According to NBC News, “The report states the chemical was released ‘due to an unknown cause,’ and was discovered missing after the rail car arrived in Saltdale, California, an unincorporated community more than 1,000 miles from Cheyenne. At the time of the report, the car was empty and on its way back to Wyoming, according to the company.”

They claimed the seals on the car were intact when it arrived in Saltdale and intimated it must have leaked out of the bottom of the car. To date, the material has reportedly not been found on the tracks.

“Ammonium nitrate has been a key ingredient in both terror attacks and fatal accidents. At least 581 people were killed in 1947 when more than 2,000 tons of the chemical exploded on a cargo ship that had docked at a port in Texas City, Texas. The same year, in Brest, France, a Norwegian ship that contained about 3,000 tons of ammonium nitrate exploded, leading to 29 deaths,” NBC reported.

But wait… NBC News listed even more panic-inducing bombings using the chemical.

“It was also used in a 1970 bombing on the University of Wisconsin–Madison campus that led to one death and several injuries, and in the 1995 Oklahoma City bombing, which killed 168 people,” the media outlet noted. “In 2013, ammonium nitrate was the cause of an explosion at a fertilizer plant in West, Texas, killing 15 people, injuring 200 and wiping out hundreds of homes. Federal officials later found the blast was a ‘criminal act.'”

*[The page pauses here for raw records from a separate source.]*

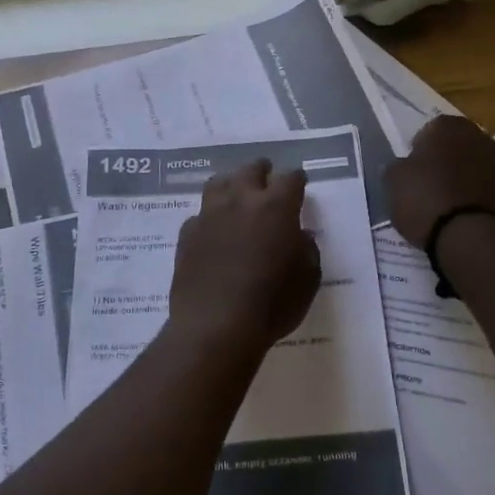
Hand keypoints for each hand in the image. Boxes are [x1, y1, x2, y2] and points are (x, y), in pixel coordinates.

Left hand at [168, 160, 320, 354]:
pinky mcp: (187, 233)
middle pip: (251, 169)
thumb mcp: (308, 279)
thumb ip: (307, 249)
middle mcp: (241, 200)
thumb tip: (300, 236)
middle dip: (262, 171)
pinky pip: (200, 214)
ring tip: (236, 193)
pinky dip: (209, 217)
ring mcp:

“In 2020, it was the source of a colossal explosion in Beirut, Lebanon, when more than 2,700 tons of ammonium nitrate detonated, killing more than 200 people and injuring thousands,” NBC News continued, pointing out that it is an excellent weapon for terrorists to use.

The FBI is tight-lipped on the incident but the railroad is full of excuses.

“A representative for the National Transportation Safety Board did not immediately respond to a request for comment. The FBI also did not have any immediate comment. A spokesperson for the Federal Railroad Administration said that Union Pacific’s ‘initial findings suggest this was likely a leak caused by a component of the rail car,'” the media outlet asserted.

“The route, which spans more than 1,000 miles through long stretches of remote territory in the western United States, will make it somewhat challenging to pinpoint the missing cargo or how it may have been released, sources said,” NBC concluded.

A Dyno Nobel spokesman told the New York Post, “There is no indication of any danger to the public and no indication the pellets were intentionally taken by anyone. Every indication is the pellets fell from the rail car onto the tracks in small quantities throughout the long trip — eventually leaving one of the three sections in the rail car empty.”

The company vowed an “exhaustive” review to “understand what led to this situation,” and the spokesman noted that “by itself, in pellet form, such a leak of small quantities over a large area would not create additional risks for the public or rail transport.”

If it was a leak, one would think after almost two months, the federal authorities would have located where it happened. Nothing but crickets from the FBI which in its own way is alarming. According to the New York Post, four separate investigations have been launched.

Congress passed a law in 2007 to regulate the sale and transfer of ammonium nitrate to prevent its use in acts of terrorism.